Seloko lengkapnya berbunyi: "Sedekuk bak batu di pulau, Sedencing bak besi dipalu, Seilmu bak kuaw lanting, Tudung-menudung bak dawn sirih, Jahit menjahit bak daun petai, jangan bak tanduk diikat silang siur."
"Jahit menjahit bak daun petai" adalah sebuah metafora visual dan karakter yang kuat. Struktur daun petai yang majemuk, di mana anak-anak daunnya tersusun rapi dan saling terkait seolah dijahit dijadikan cerminan ideal seorang pemimpin.
Maknanya adalah seorang pemimpin harus mampu bersikap jujur dan adil, menyatukan, dan tidak menimbulkan perselisihan.
Ia harus mampu menyatukan berbagai elemen masyarakat, bersikap adil, dan menciptakan keteraturan sosial yang harmonis, sama seperti kerapian daun petai. Seloko ini adalah bagian dari syarat mutlak seorang pemimpin untuk bersikap jujur dan adil.
Seloko "Jahit menjahit bak daun petai” merupakan simbol Keadilan dan Persatuan. DItempatkan sebagai etika lingkungan.
Melanjutkan seloko “durian” sebelumnya” petai dak boleh ditutuh - durian dak boleh dipanjat” sebagai larang pantang(pantang larang) bukan sekedar aturan pengelolaan sumber daya alam.
Seloko “petai dak boleh ditutuh - durian dak boleh dipanjat” dapat dipadankan dengan seloko “Nutuh Kepayang Nubo Tepian”. Makna simbolik yang melarang penebangan kayu di hutan yang bermanfaat bagi orang banyak dan makhluk lain.

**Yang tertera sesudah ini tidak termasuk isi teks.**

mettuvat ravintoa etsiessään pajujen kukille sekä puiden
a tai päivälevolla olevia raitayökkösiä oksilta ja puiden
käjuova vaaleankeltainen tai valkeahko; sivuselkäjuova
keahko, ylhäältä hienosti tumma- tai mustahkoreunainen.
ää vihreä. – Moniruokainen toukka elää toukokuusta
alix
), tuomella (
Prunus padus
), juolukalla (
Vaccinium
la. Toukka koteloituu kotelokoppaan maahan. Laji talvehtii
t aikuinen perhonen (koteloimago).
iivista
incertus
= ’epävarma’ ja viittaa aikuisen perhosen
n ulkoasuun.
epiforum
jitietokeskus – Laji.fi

Makna dari seloko ini adalah saat mengambil buah petai, dilarang untuk memotong dahan atau pohonnya. Aturan ini bertujuan untuk menjaga kelestarian pohon agar dapat terus berbuah di masa mendatang
Justru terkandung makna mendalam didalam memahami seloko. Sehingga seloko pantang larang (larang pantang) adalah pengelolaan konservasi alam yang sudah lama dipraktekkan ditengah masyarakat Melayu Jambi. Sehingga tidak salah kemudian ditempatkan sebagai Konservasi alam.

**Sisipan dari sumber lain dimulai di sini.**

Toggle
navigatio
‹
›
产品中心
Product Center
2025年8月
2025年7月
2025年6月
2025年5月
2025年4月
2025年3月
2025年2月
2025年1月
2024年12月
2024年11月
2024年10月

Didalam ranah Filosofi, durian sering ditempatkan sebagai makro-kosmos. Sedangkan petai ditempatkan sebagai “mikro kosmos”.

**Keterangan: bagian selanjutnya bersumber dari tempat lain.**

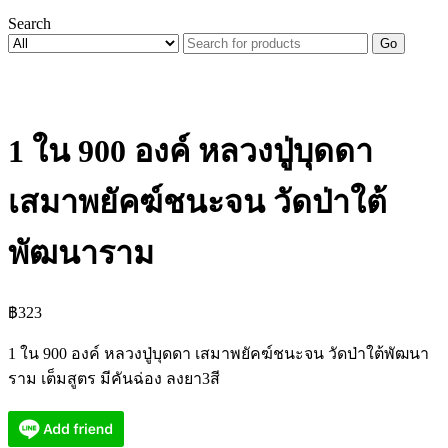
Search
Go
1 ใน 900 องค์ หลวงปู่บุดดา
เสมาพยัคฆ์ชนะจน วัดป่าใต้
พัฒนาราม
฿
323
1 ใน 900 องค์ หลวงปู่บุดดา เสมาพยัคฆ์ชนะจน วัดป่าใต้พัฒนา
ราม เต็มสูตร มีคันฉ่อง ลงยา3สี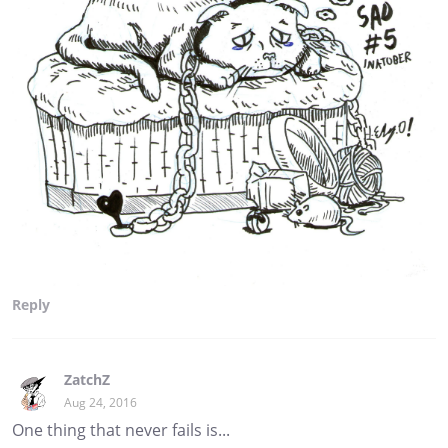
Reply
ZatchZ
Aug 24, 2016
One thing that never fails is...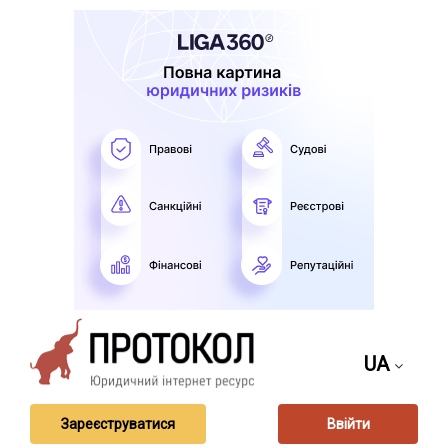
UA
Зареєструватися
Ввійти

Durian sebagai simbolis yang menunjukkan kemakmuran sekaligus tanda batas wilayah (durian takuk rajo). Sedangkan Petai sebagai simbolik personal dari kepemimpinan ("Jahit menjahit bak daun petai)
Selain itu Seloko durian menunjukkan indikator atau hasil panen. Dan Petai sebagai analogi (perumpamaan) yang harus terdapat seorang pemimpin. Sehingga durian dan petai sebagai simbol kemudian ditempatkan sebagai Ekologi lingkungan.